Once when I asked my dad what seminary was like, he said, “It’s where they train boys like you to be priests.”

What am I to you? A misfit? Some kind of freak? A dog?

Perhaps my perception was unfair. I never asked what he meant by “boys like you,” and why he considered “trained” a better word for me than “formed.” I may be nitpicking, but I doubt my dad had any clue about what was the best way to form priests.

Most of the time, what he said often made me feel inferior. My dad did not recognize any mental or spiritual powers in me. Nor did I have any “special” gifts. Even though he was far wiser than me, he never had the patience to teach me anything, or make me feel good about myself. It was always one put down after another.

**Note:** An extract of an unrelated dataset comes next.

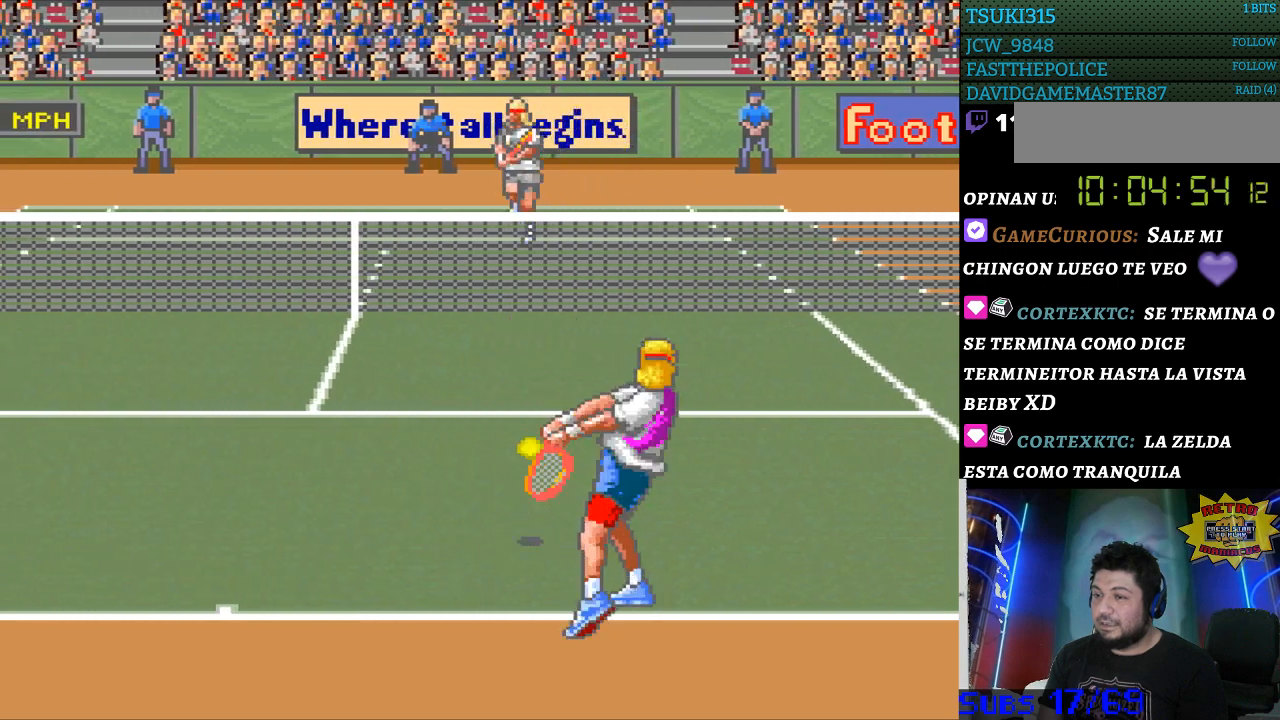
{"buttons": ["DPAD_DOWN", "DPAD_LEFT"], "events": [[367, "DPAD_LEFT", "down"], [433, "DPAD_DOWN", "down"]]}
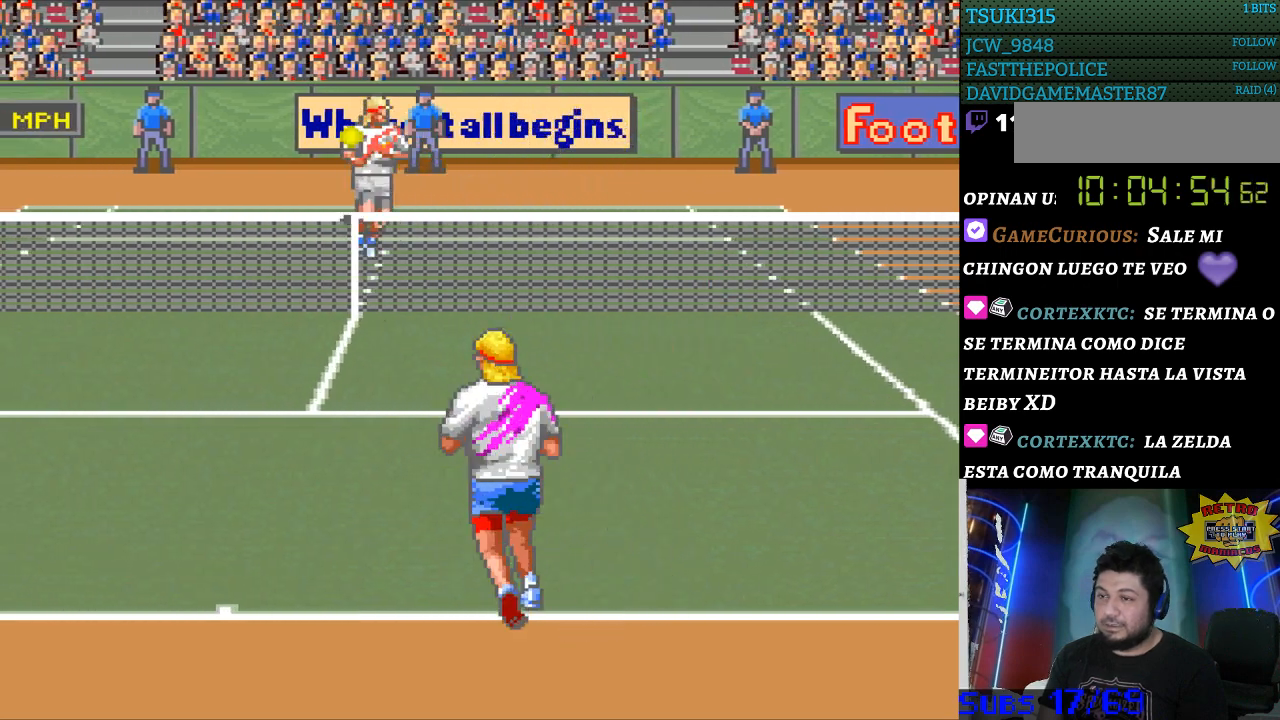
{"buttons": [], "events": [[100, "DPAD_DOWN", "up"], [400, "DPAD_LEFT", "up"]]}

As a result, I often retreated to my bedroom, closed my eyes and hoped to hear God talking to me. But the only sounds I could glean from what I normally perceived on any given day were water splashing in the bathroom sink, and birds outside the window.

That night, after brushing my teeth until I counted to 30 — no more, and no less, I went into my room and looked at the clock.

“Nine hours and forty-five minutes!” I yelled.

“There’s something not right about him,” I heard my dad say in my parent’s bedroom.

I then jumped into bed and buried my face under the pillow, and remembered what my dad said earlier to me that day.

“Tomorrow, don’t act like a crazy fool with your head on ass backwards.”

That night I dreamed I was a grasshopper hopping across the grass when along came a shoe that stomped on me.